Prompt –
Please answer these three questions about the commit below, numbering your answers the same way:
1. On which kind of layer and which scenario has the fix been tested so far?
2. In the 1x1 branch of neureka_task.c, what expression does weights_stride.d1 now take?
3. In NeurekaMemoryLayout.py, what value is weightBandwidthBytes now given?

Source extract –
***
Tentative fix for QW<8 bit

FrancescoConti · FrancescoConti · commit 973cd49c56f8 · 2024-08-21T11:49:03.000+02:00
This fixes layout + runtime for QW&lt;8 bit. Tested only on pointwise
and only on the special scenario of synthetic weights, for now.
diff --git a/neureka/hal/neureka_task.c b/neureka/hal/neureka_task.c
@@ -169,7 +169,7 @@ void neureka_task_set_strides(neureka_task_t *task, const uint32_t k_in,
   if (task->kernel_shape == 1) { // 1x1
     task->data.cfg.weights_stride.d0 = NEUREKA_WEIGHT_BANDWIDTH_BYTES_1x1;
     task->data.cfg.weights_stride.d1 =
-        NEUREKA_WEIGHT_BANDWIDTH_BYTES_1x1 * num_k_in;
+        (NEUREKA_WEIGHT_BANDWIDTH_BYTES_1x1 / 8) * task->qw * num_k_in;
   } else if (!task->depthwise) { // 3x3
     task->data.cfg.weights_stride.d0 = NEUREKA_WEIGHT_BANDWIDTH_BYTES_3x3;
     task->data.cfg.weights_stride.d1 =
diff --git a/test/NeurekaMemoryLayout.py b/test/NeurekaMemoryLayout.py
@@ -88,15 +88,8 @@ def weightEncode(
         elif height == 1 and width == 1:
             # (cout * cinMajor, Bits * cinSubtile)
             weight = weight.reshape(-1, bits * cinSubtile)
-            # Pad only the last dimension to weight bandwidth size
-            # (-1, Weight Bandwidth)
-            weight = np.pad(
-                weight,
-                ((0, 0), (0, NeurekaMemoryLayout._WEIGHT_BANDWIDTH_1x1 - weight.shape[-1])),
-                "constant",
-                constant_values=0,
-            )
-            weightBandwidthBytes = int(np.ceil(NeurekaMemoryLayout._WEIGHT_BANDWIDTH_1x1 / 8))
+            # No padding needed here
+            weightBandwidthBytes = int(np.ceil(bits * cinSubtile / 8))
 
         # Prepare for packing
         # (-1, Weight Bandwidth Bytes, 8)
***
Records shown –
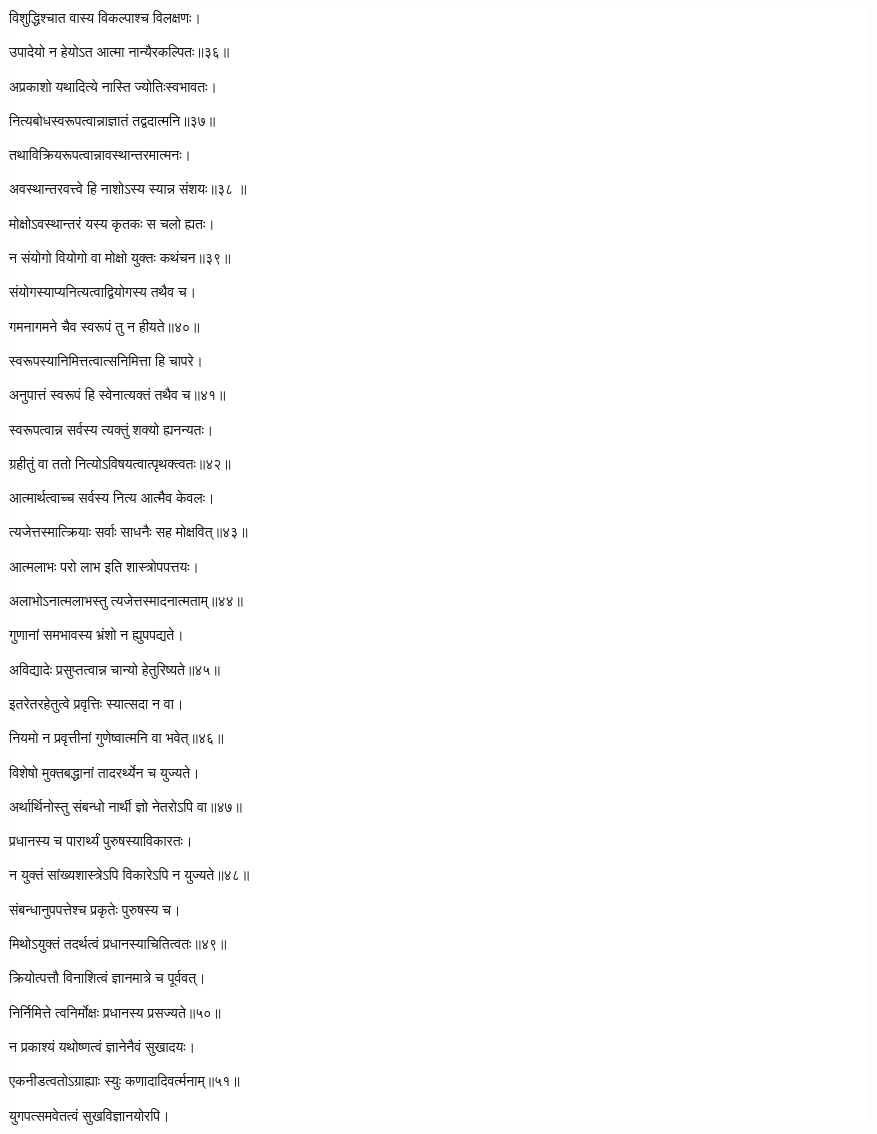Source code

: विशुद्धिश्चात वास्य विकल्पाश्च विलक्षणः।

उपादेयो न हेयोऽत आत्मा नान्यैरकल्पितः॥३६॥

अप्रकाशो यथादित्ये नास्ति ज्योतिःस्वभावतः।

नित्यबोधस्वरूपत्वान्नाज्ञातं तद्वदात्मनि॥३७॥

तथाविक्रियरूपत्वान्नावस्थान्तरमात्मनः।

अवस्थान्तरवत्त्वे हि नाशोऽस्य स्यान्न संशयः॥३८ ॥

मोक्षोऽवस्थान्तरं यस्य कृतकः स चलो ह्यतः।

न संयोगो वियोगो वा मोक्षो युक्तः कथंचन॥३९॥

संयोगस्याप्यनित्यत्वाद्वियोगस्य तथैव च।

गमनागमने चैव स्वरूपं तु न हीयते॥४०॥

स्वरूपस्यानिमित्तत्वात्सनिमित्ता हि चापरे।

अनुपात्तं स्वरूपं हि स्वेनात्यक्तं तथैव च॥४१॥

स्वरूपत्वान्न सर्वस्य त्यक्तुं शक्यो ह्यनन्यतः।

ग्रहीतुं वा ततो नित्योऽविषयत्वात्पृथक्त्वतः॥४२॥

आत्मार्थत्वाच्च सर्वस्य नित्य आत्मैव केवलः।

त्यजेत्तस्मात्क्रियाः सर्वाः साधनैः सह मोक्षवित्॥४३॥

आत्मलाभः परो लाभ इति शास्त्रोपपत्तयः।

अलाभोऽनात्मलाभस्तु त्यजेत्तस्मादनात्मताम्॥४४॥

गुणानां समभावस्य भ्रंशो न ह्युपपद्यते।

अविद्यादेः प्रसुप्तत्वान्न चान्यो हेतुरिष्यते॥४५॥

इतरेतरहेतुत्वे प्रवृत्तिः स्यात्सदा न वा।

नियमो न प्रवृत्तीनां गुणेष्वात्मनि वा भवेत्॥४६॥

विशेषो मुक्तबद्धानां तादरर्थ्येन च युज्यते।

अर्थार्थिनोस्तु संबन्धो नार्थी ज्ञो नेतरोऽपि वा॥४७॥

प्रधानस्य च पारार्थ्यं पुरुषस्याविकारतः।

न युक्तं सांख्यशास्त्रेऽपि विकारेऽपि न युज्यते॥४८॥

संबन्धानुपपत्तेश्च प्रकृतेः पुरुषस्य च।

मिथोऽयुक्तं तदर्थत्वं प्रधानस्याचितित्वतः॥४९॥

क्रियोत्पत्तौ विनाशित्वं ज्ञानमात्रे च पूर्ववत्।

निर्निमित्ते त्वनिर्मोक्षः प्रधानस्य प्रसज्यते॥५०॥

न प्रकाश्यं यथोष्णत्वं ज्ञानेनैवं सुखादयः।

एकनीडत्वतोऽग्राह्याः स्युः कणादादिवर्त्मनाम्॥५१॥

युगपत्समवेतत्वं सुखविज्ञानयोरपि।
***
Task output –
1. Only on pointwise, and only on the special scenario of synthetic weights.
2. (NEUREKA_WEIGHT_BANDWIDTH_BYTES_1x1 / 8) * task->qw * num_k_in
3. int(np.ceil(bits * cinSubtile / 8))